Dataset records
○ ○ ○ ○ ○ ○ ○

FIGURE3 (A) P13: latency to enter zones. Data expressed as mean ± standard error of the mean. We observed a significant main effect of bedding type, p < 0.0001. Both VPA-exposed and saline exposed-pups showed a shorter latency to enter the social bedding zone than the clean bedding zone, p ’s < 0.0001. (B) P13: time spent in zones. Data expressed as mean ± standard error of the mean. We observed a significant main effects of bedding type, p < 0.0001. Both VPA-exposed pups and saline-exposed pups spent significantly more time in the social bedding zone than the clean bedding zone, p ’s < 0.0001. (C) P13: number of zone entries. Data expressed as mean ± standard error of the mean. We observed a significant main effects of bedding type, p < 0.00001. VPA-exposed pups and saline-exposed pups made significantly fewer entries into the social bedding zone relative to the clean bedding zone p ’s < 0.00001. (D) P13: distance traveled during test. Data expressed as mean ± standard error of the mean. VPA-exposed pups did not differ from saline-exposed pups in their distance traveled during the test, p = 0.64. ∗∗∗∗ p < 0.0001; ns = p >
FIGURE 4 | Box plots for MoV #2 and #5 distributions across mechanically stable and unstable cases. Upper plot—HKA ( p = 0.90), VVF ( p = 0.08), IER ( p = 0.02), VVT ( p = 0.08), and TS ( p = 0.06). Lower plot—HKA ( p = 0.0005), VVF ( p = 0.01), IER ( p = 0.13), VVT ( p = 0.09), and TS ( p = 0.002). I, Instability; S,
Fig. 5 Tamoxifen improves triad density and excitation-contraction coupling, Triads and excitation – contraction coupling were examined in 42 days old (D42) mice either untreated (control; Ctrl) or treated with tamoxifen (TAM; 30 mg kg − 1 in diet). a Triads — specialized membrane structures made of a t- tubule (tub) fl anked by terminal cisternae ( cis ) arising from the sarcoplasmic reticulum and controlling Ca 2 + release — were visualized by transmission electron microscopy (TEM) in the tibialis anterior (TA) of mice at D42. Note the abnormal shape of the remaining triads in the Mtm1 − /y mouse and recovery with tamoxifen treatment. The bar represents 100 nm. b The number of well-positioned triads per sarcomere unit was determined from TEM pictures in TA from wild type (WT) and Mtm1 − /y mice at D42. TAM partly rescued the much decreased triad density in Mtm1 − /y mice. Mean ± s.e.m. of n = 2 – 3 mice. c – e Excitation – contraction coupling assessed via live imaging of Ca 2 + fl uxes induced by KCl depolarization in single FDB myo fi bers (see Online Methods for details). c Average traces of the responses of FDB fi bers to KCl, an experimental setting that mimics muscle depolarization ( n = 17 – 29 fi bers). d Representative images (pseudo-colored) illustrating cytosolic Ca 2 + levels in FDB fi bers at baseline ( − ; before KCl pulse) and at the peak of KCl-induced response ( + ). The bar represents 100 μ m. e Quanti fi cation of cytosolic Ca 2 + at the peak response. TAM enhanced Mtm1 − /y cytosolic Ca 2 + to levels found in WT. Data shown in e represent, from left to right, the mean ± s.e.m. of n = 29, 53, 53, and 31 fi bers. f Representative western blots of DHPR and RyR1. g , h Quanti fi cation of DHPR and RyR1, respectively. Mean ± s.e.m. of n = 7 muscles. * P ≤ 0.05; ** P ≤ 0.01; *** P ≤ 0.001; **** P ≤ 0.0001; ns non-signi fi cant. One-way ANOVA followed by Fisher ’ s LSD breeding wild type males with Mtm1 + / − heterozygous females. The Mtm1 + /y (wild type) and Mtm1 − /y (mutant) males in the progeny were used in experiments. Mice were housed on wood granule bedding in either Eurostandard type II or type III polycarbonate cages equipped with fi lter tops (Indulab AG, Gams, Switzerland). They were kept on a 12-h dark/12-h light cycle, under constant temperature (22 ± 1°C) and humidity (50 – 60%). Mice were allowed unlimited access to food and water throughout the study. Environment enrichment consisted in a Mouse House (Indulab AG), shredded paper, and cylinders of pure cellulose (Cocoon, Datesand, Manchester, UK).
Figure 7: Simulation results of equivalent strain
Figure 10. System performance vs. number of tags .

○ ○ ○ ○ ○ ○ ○

[What the task requires]:
Each entry above is to be copied out exactly as written.

[Response to this task]:
FIGURE3 (A) P13: latency to enter zones. Data expressed as mean ± standard error of the mean. We observed a significant main effect of bedding type, p < 0.0001. Both VPA-exposed and saline exposed-pups showed a shorter latency to enter the social bedding zone than the clean bedding zone, p ’s < 0.0001. (B) P13: time spent in zones. Data expressed as mean ± standard error of the mean. We observed a significant main effects of bedding type, p < 0.0001. Both VPA-exposed pups and saline-exposed pups spent significantly more time in the social bedding zone than the clean bedding zone, p ’s < 0.0001. (C) P13: number of zone entries. Data expressed as mean ± standard error of the mean. We observed a significant main effects of bedding type, p < 0.00001. VPA-exposed pups and saline-exposed pups made significantly fewer entries into the social bedding zone relative to the clean bedding zone p ’s < 0.00001. (D) P13: distance traveled during test. Data expressed as mean ± standard error of the mean. VPA-exposed pups did not differ from saline-exposed pups in their distance traveled during the test, p = 0.64. ∗∗∗∗ p < 0.0001; ns = p >
FIGURE 4 | Box plots for MoV #2 and #5 distributions across mechanically stable and unstable cases. Upper plot—HKA ( p = 0.90), VVF ( p = 0.08), IER ( p = 0.02), VVT ( p = 0.08), and TS ( p = 0.06). Lower plot—HKA ( p = 0.0005), VVF ( p = 0.01), IER ( p = 0.13), VVT ( p = 0.09), and TS ( p = 0.002). I, Instability; S,
Fig. 5 Tamoxifen improves triad density and excitation-contraction coupling, Triads and excitation – contraction coupling were examined in 42 days old (D42) mice either untreated (control; Ctrl) or treated with tamoxifen (TAM; 30 mg kg − 1 in diet). a Triads — specialized membrane structures made of a t- tubule (tub) fl anked by terminal cisternae ( cis ) arising from the sarcoplasmic reticulum and controlling Ca 2 + release — were visualized by transmission electron microscopy (TEM) in the tibialis anterior (TA) of mice at D42. Note the abnormal shape of the remaining triads in the Mtm1 − /y mouse and recovery with tamoxifen treatment. The bar represents 100 nm. b The number of well-positioned triads per sarcomere unit was determined from TEM pictures in TA from wild type (WT) and Mtm1 − /y mice at D42. TAM partly rescued the much decreased triad density in Mtm1 − /y mice. Mean ± s.e.m. of n = 2 – 3 mice. c – e Excitation – contraction coupling assessed via live imaging of Ca 2 + fl uxes induced by KCl depolarization in single FDB myo fi bers (see Online Methods for details). c Average traces of the responses of FDB fi bers to KCl, an experimental setting that mimics muscle depolarization ( n = 17 – 29 fi bers). d Representative images (pseudo-colored) illustrating cytosolic Ca 2 + levels in FDB fi bers at baseline ( − ; before KCl pulse) and at the peak of KCl-induced response ( + ). The bar represents 100 μ m. e Quanti fi cation of cytosolic Ca 2 + at the peak response. TAM enhanced Mtm1 − /y cytosolic Ca 2 + to levels found in WT. Data shown in e represent, from left to right, the mean ± s.e.m. of n = 29, 53, 53, and 31 fi bers. f Representative western blots of DHPR and RyR1. g , h Quanti fi cation of DHPR and RyR1, respectively. Mean ± s.e.m. of n = 7 muscles. * P ≤ 0.05; ** P ≤ 0.01; *** P ≤ 0.001; **** P ≤ 0.0001; ns non-signi fi cant. One-way ANOVA followed by Fisher ’ s LSD breeding wild type males with Mtm1 + / − heterozygous females. The Mtm1 + /y (wild type) and Mtm1 − /y (mutant) males in the progeny were used in experiments. Mice were housed on wood granule bedding in either Eurostandard type II or type III polycarbonate cages equipped with fi lter tops (Indulab AG, Gams, Switzerland). They were kept on a 12-h dark/12-h light cycle, under constant temperature (22 ± 1°C) and humidity (50 – 60%). Mice were allowed unlimited access to food and water throughout the study. Environment enrichment consisted in a Mouse House (Indulab AG), shredded paper, and cylinders of pure cellulose (Cocoon, Datesand, Manchester, UK).
Figure 7: Simulation results of equivalent strain
Figure 10. System performance vs. number of tags .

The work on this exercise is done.